#### To-do item:
Your reply should hold only the lines from the records below where "output" occurs.

Electronics engineering source data
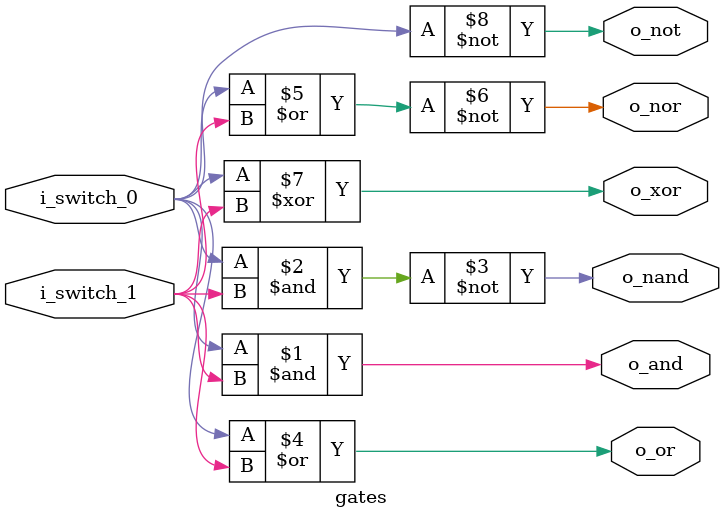
<source format=v>
`timescale 1ns / 1ps

module gates(
    input i_switch_0, i_switch_1,
    output o_and, o_nand, o_or, o_nor, o_xor, o_not
    );

    // assign : 연속 할당문
    assign o_and    =   i_switch_0 & i_switch_1;
    assign o_nand   =   ~(i_switch_0 & i_switch_1);
    assign o_or     =   i_switch_0 | i_switch_1;
    assign o_nor    =   ~(i_switch_0 | i_switch_1);
    assign o_xor    =   i_switch_0 ^ i_switch_1;
    assign o_not    =   ~i_switch_0;
    

endmodule

</source>
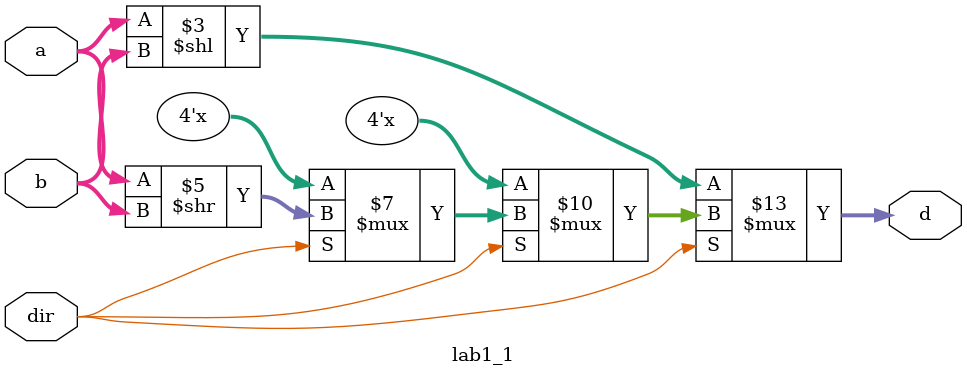
<source format=v>
`timescale 1ns/100ps
module lab1_1(a, b, dir, d);
    input [3:0] a;
    input [1:0] b;
    input dir;
    output reg [3:0] d;
    always @* begin
        if(dir == 1'b0) d = a << b;
        else if(dir == 1'b1) d = a >> b;
    end
endmodule
</source>
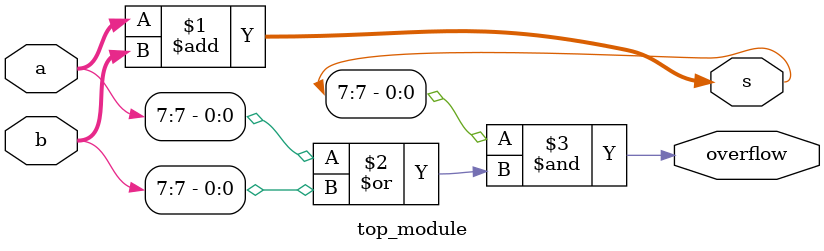
<source format=v>
module top_module (
    input [7:0] a,
    input [7:0] b,
    output [7:0] s,
    output overflow
);

    reg [7:0] s;
    reg overflow;

    // Add a and b, and assign the result to s.
    assign s = a + b;

    // Check if the carry-out of bit 7 is set. If it is, then an overflow has occurred.
    assign overflow = (s[7] & (a[7] | b[7]));

endmodule
</source>
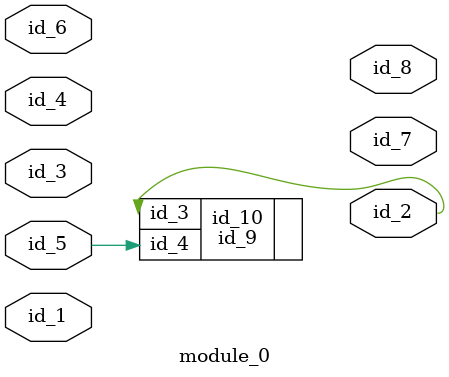
<source format=v>
`resetall
module module_0 (
    id_1,
    id_2,
    id_3,
    id_4,
    id_5,
    id_6,
    id_7,
    id_8
);
  output id_8;
  output id_7;
  input id_6;
  input id_5;
  input id_4;
  input id_3;
  output id_2;
  input id_1;
  id_9 id_10 (
      .id_3(id_8),
      .id_4(id_5),
      .id_4(id_2),
      .id_4(id_5),
      .id_3(id_2)
  );
endmodule

</source>
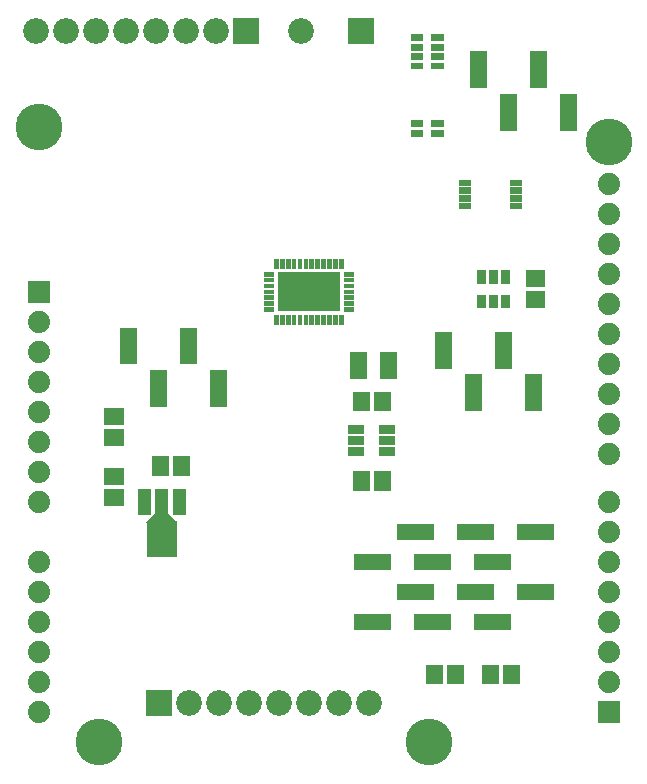
<source format=gbr>
G04 start of page 6 for group -4063 idx -4063 *
G04 Title: (unknown), componentmask *
G04 Creator: pcb 20140316 *
G04 CreationDate: Thu 22 Dec 2016 06:12:03 PM GMT UTC *
G04 For: ndholmes *
G04 Format: Gerber/RS-274X *
G04 PCB-Dimensions (mil): 2100.00 2700.00 *
G04 PCB-Coordinate-Origin: lower left *
%MOIN*%
%FSLAX25Y25*%
%LNTOPMASK*%
%ADD71R,0.0304X0.0304*%
%ADD70R,0.0550X0.0550*%
%ADD69R,0.1300X0.1300*%
%ADD68R,0.0158X0.0158*%
%ADD67R,0.0225X0.0225*%
%ADD66R,0.0300X0.0300*%
%ADD65R,0.0227X0.0227*%
%ADD64R,0.1005X0.1005*%
%ADD63R,0.0438X0.0438*%
%ADD62R,0.0560X0.0560*%
%ADD61R,0.0572X0.0572*%
%ADD60C,0.0860*%
%ADD59C,0.1560*%
%ADD58C,0.0740*%
%ADD57C,0.0001*%
G54D57*G36*
X196300Y23700D02*Y16300D01*
X203700D01*
Y23700D01*
X196300D01*
G37*
G54D58*X200000Y30000D03*
Y40000D03*
Y50000D03*
Y60000D03*
Y70000D03*
G54D59*X140000Y10000D03*
G54D58*X10000Y130000D03*
Y120000D03*
Y110000D03*
Y100000D03*
G54D57*G36*
X6300Y163700D02*Y156300D01*
X13700D01*
Y163700D01*
X6300D01*
G37*
G54D58*X10000Y150000D03*
Y140000D03*
G54D59*Y215000D03*
G54D57*G36*
X74700Y251300D02*Y242700D01*
X83300D01*
Y251300D01*
X74700D01*
G37*
G36*
X113200D02*Y242700D01*
X121800D01*
Y251300D01*
X113200D01*
G37*
G54D60*X97500Y247000D03*
X69000D03*
X59000D03*
X49000D03*
X39000D03*
X29000D03*
X19000D03*
X9000D03*
G54D58*X200000Y80000D03*
Y90000D03*
Y106000D03*
Y116000D03*
Y126000D03*
Y136000D03*
Y146000D03*
Y156000D03*
Y166000D03*
Y176000D03*
Y186000D03*
Y196000D03*
G54D59*Y210000D03*
G54D58*X10000Y90000D03*
Y70000D03*
Y60000D03*
Y50000D03*
Y40000D03*
Y30000D03*
Y20000D03*
G54D59*X30000Y10000D03*
G54D57*G36*
X45700Y27300D02*Y18700D01*
X54300D01*
Y27300D01*
X45700D01*
G37*
G54D60*X60000Y23000D03*
X70000D03*
X80000D03*
X90000D03*
X100000D03*
X110000D03*
X120000D03*
G54D61*X57543Y102393D02*Y101607D01*
G54D62*X60000Y145327D02*Y138674D01*
X70000Y131154D02*Y124501D01*
G54D61*X50457Y102393D02*Y101607D01*
G54D63*X51000Y91989D02*Y80179D01*
G54D64*Y78445D02*Y76555D01*
G54D57*G36*
X52885Y86434D02*X56149Y83170D01*
X54305Y81326D01*
X51041Y84590D01*
X52885Y86434D01*
G37*
G36*
X45851Y83170D02*X49115Y86434D01*
X50959Y84590D01*
X47695Y81326D01*
X45851Y83170D01*
G37*
G54D63*X45094Y91989D02*Y87895D01*
G54D61*X34607Y98543D02*X35393D01*
X34607Y91457D02*X35393D01*
G54D63*X56906Y91989D02*Y87895D01*
G54D61*X34607Y111414D02*X35393D01*
X34607Y118500D02*X35393D01*
G54D62*X40000Y145327D02*Y138674D01*
X50000Y131154D02*Y124501D01*
X175000Y129740D02*Y123087D01*
X165000Y143913D02*Y137260D01*
X145000Y143913D02*Y137260D01*
X155000Y129740D02*Y123087D01*
G54D61*X160457Y32893D02*Y32107D01*
G54D62*X158001Y50000D02*X164654D01*
X138001D02*X144654D01*
G54D61*X141914Y32893D02*Y32107D01*
X149000Y32893D02*Y32107D01*
X167543Y32893D02*Y32107D01*
G54D62*X172174Y80000D02*X178827D01*
X158001Y70000D02*X164654D01*
X172174Y60000D02*X178827D01*
X152174Y80000D02*X158827D01*
X138001Y70000D02*X144654D01*
X152174Y60000D02*X158827D01*
X132174Y80000D02*X138827D01*
X132174Y60000D02*X138827D01*
G54D65*X141913Y235276D02*X143783D01*
X141913Y238425D02*X143783D01*
G54D62*X156500Y237413D02*Y230760D01*
G54D65*X141913Y241575D02*X143783D01*
X141913Y244724D02*X143783D01*
X135217D02*X137087D01*
X135217Y241575D02*X137087D01*
X135217Y238425D02*X137087D01*
X135217Y235276D02*X137087D01*
X135217Y216075D02*X137087D01*
X135217Y212925D02*X137087D01*
X141913D02*X143783D01*
X141913Y216075D02*X143783D01*
G54D62*X186500Y223240D02*Y216587D01*
X176500Y237413D02*Y230760D01*
X166500Y223240D02*Y216587D01*
G54D66*X165500Y165800D02*Y164200D01*
X161600Y165800D02*Y164200D01*
X157700Y165800D02*Y164200D01*
Y157600D02*Y156000D01*
X161600Y157600D02*Y156000D01*
X165500Y157600D02*Y156000D01*
G54D61*X175107Y157457D02*X175893D01*
X175107Y164543D02*X175893D01*
G54D67*X168122Y188661D02*X169969D01*
X168122Y191220D02*X169969D01*
X168500Y188661D02*X169500D01*
X168500Y191220D02*X169500D01*
X168122Y193780D02*X169969D01*
X168122Y196339D02*X169969D01*
X168500Y193780D02*X169500D01*
X168500Y196339D02*X169500D01*
X151031D02*X152878D01*
X151031Y193780D02*X152878D01*
X151500Y196339D02*X152500D01*
X151500Y193780D02*X152500D01*
X151031Y191220D02*X152878D01*
X151031Y188661D02*X152878D01*
X151500Y191220D02*X152500D01*
X151500Y188661D02*X152500D01*
G54D68*X110827Y170335D02*Y168563D01*
X108858Y170335D02*Y168563D01*
X106890Y170335D02*Y168563D01*
X104921Y170335D02*Y168563D01*
X112500Y165906D02*X114272D01*
X102953Y170335D02*Y168563D01*
X100984Y170335D02*Y168563D01*
X99016Y170335D02*Y168563D01*
X97047Y170335D02*Y168563D01*
X95079Y170335D02*Y168563D01*
X93110Y170335D02*Y168563D01*
X91142Y170335D02*Y168563D01*
X89173Y170335D02*Y168563D01*
X85728Y165906D02*X87500D01*
X85728Y163937D02*X87500D01*
X85728Y161969D02*X87500D01*
X85728Y160000D02*X87500D01*
X85728Y158031D02*X87500D01*
X85728Y156063D02*X87500D01*
X85728Y154094D02*X87500D01*
X89173Y151437D02*Y149665D01*
X91142Y151437D02*Y149665D01*
X93110Y151437D02*Y149665D01*
X95079Y151437D02*Y149665D01*
X97047Y151437D02*Y149665D01*
X99016Y151437D02*Y149665D01*
X100984Y151437D02*Y149665D01*
X102953Y151437D02*Y149665D01*
X104921Y151437D02*Y149665D01*
X106890Y151437D02*Y149665D01*
X108858Y151437D02*Y149665D01*
X110827Y151437D02*Y149665D01*
X112500Y154094D02*X114272D01*
X112500Y156063D02*X114272D01*
X112500Y158031D02*X114272D01*
X112500Y160000D02*X114272D01*
X112500Y161969D02*X114272D01*
X112500Y163937D02*X114272D01*
G54D69*X96062Y160000D02*X103938D01*
X97500D02*X102500D01*
G54D70*X116500Y137300D02*Y133700D01*
X126500Y137300D02*Y133700D01*
G54D61*X117457Y123893D02*Y123107D01*
X124543Y123893D02*Y123107D01*
G54D71*X124976Y106760D02*X127339D01*
X124976Y110500D02*X127339D01*
X124976Y114240D02*X127339D01*
X114661D02*X117024D01*
X114661Y110500D02*X117024D01*
X114661Y106760D02*X117024D01*
G54D61*X117457Y97393D02*Y96607D01*
X124543Y97393D02*Y96607D01*
G54D62*X118001Y70000D02*X124654D01*
X118001Y50000D02*X124654D01*
M02*

</source>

#### Solution:
    output o_and, o_nand, o_or, o_nor, o_xor, o_not
    output reg [3:0] d;
    output [7:0] s,
    output overflow
  output id_8;
  output id_7;
  output id_2;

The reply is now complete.